(Input)

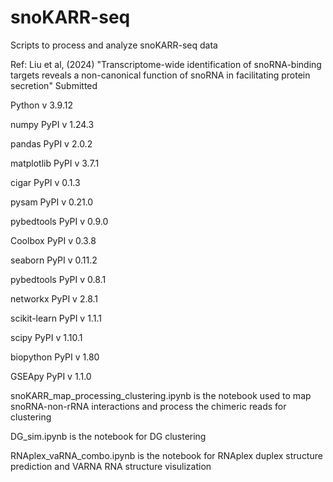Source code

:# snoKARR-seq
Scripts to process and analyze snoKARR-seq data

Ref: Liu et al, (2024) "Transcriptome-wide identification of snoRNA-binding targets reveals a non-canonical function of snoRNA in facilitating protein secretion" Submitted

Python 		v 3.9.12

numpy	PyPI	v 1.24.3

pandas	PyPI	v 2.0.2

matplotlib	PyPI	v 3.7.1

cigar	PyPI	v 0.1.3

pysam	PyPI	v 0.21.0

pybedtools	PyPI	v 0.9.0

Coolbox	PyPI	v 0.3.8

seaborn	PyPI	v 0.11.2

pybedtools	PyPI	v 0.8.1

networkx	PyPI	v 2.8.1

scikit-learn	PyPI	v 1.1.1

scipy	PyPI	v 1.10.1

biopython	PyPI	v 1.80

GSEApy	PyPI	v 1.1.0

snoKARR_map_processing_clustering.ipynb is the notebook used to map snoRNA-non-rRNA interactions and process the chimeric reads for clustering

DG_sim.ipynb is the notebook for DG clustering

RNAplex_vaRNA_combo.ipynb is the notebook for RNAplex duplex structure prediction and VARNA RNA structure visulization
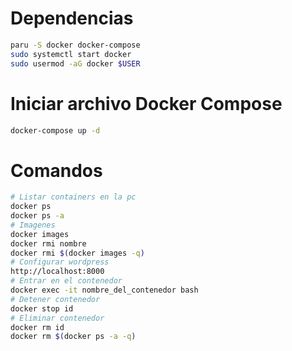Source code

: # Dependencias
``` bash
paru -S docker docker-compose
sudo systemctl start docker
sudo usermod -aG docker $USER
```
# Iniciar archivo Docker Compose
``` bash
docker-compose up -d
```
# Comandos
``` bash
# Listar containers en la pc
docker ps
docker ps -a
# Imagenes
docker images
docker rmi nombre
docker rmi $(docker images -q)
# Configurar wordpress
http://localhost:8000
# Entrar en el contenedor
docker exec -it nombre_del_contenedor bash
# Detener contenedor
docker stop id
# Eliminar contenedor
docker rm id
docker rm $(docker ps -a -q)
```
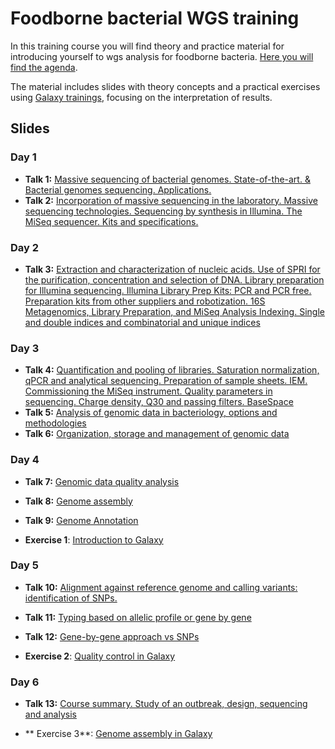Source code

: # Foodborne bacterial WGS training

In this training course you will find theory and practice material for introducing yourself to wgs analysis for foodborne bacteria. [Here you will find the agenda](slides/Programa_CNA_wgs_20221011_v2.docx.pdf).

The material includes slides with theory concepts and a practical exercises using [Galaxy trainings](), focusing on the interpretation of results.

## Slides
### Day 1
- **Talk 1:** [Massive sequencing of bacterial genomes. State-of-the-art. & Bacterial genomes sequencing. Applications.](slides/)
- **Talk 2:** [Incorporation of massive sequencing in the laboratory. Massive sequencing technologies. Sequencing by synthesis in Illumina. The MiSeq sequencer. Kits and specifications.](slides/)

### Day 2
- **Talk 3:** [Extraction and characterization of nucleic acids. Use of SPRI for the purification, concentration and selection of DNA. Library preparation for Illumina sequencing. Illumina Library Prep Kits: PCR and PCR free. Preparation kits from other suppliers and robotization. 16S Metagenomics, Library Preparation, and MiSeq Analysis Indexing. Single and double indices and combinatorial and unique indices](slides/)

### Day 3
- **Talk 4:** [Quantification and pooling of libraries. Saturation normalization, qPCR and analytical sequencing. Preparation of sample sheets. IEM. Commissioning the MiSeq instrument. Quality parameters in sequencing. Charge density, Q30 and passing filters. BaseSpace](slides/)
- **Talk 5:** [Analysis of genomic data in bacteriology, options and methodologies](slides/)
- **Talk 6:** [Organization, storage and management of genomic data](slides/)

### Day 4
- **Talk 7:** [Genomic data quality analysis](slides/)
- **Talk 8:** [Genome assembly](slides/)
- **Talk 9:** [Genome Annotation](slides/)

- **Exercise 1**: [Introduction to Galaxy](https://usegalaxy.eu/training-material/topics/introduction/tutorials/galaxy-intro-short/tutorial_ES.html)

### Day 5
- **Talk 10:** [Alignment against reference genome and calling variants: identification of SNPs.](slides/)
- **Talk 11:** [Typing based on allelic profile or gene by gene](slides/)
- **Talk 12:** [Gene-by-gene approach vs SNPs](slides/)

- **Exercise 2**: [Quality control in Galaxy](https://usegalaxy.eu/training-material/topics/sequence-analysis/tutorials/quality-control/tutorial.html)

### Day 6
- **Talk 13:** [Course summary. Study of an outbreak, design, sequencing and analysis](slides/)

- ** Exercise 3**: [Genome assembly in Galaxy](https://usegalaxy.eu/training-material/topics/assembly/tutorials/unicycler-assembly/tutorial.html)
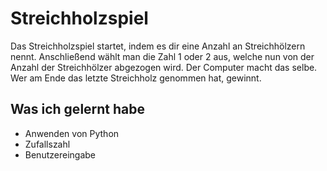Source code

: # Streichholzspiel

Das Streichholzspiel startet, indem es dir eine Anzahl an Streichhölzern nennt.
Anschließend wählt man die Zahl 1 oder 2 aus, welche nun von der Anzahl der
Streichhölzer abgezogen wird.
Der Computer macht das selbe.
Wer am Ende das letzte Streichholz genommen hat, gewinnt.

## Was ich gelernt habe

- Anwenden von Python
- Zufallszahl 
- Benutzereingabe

--

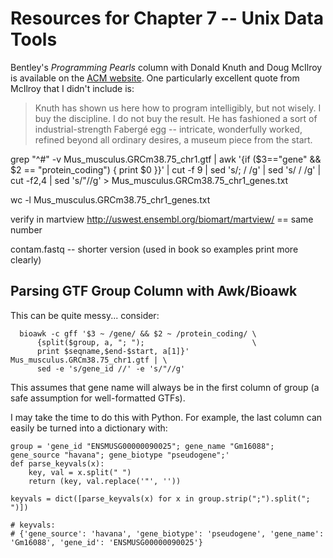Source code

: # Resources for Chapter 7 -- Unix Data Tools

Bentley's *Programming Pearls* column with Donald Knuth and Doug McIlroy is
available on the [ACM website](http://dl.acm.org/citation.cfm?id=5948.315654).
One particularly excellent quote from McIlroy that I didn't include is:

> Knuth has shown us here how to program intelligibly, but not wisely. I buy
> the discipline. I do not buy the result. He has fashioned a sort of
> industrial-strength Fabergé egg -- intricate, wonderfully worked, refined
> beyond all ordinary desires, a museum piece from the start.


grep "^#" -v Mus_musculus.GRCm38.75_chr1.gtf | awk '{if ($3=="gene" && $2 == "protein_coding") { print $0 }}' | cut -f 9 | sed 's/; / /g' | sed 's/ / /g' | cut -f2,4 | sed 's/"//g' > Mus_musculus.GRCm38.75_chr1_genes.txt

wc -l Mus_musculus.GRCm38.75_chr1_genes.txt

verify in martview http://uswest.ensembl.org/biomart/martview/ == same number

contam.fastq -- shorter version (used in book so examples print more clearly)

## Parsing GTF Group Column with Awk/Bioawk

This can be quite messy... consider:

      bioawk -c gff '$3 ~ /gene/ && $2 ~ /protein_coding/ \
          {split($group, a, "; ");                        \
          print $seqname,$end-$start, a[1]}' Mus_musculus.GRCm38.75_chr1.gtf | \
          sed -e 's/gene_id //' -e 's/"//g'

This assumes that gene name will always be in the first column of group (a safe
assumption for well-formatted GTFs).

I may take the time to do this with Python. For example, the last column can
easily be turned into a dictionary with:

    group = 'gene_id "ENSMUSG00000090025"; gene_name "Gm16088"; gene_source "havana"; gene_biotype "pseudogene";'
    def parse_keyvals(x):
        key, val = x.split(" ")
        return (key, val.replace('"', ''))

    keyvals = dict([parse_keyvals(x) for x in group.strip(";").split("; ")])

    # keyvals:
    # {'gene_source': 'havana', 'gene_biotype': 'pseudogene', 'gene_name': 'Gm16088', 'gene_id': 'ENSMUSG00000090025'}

(What you should do) Quote the listing above, but only from the line that shows "wonderfully worked, refined" through the line that shows "verify in martview".

(Finished exercise)
> industrial-strength Fabergé egg -- intricate, wonderfully worked, refined
> beyond all ordinary desires, a museum piece from the start.


grep "^#" -v Mus_musculus.GRCm38.75_chr1.gtf | awk '{if ($3=="gene" && $2 == "protein_coding") { print $0 }}' | cut -f 9 | sed 's/; / /g' | sed 's/ / /g' | cut -f2,4 | sed 's/"//g' > Mus_musculus.GRCm38.75_chr1_genes.txt

wc -l Mus_musculus.GRCm38.75_chr1_genes.txt

verify in martview http://uswest.ensembl.org/biomart/martview/ == same number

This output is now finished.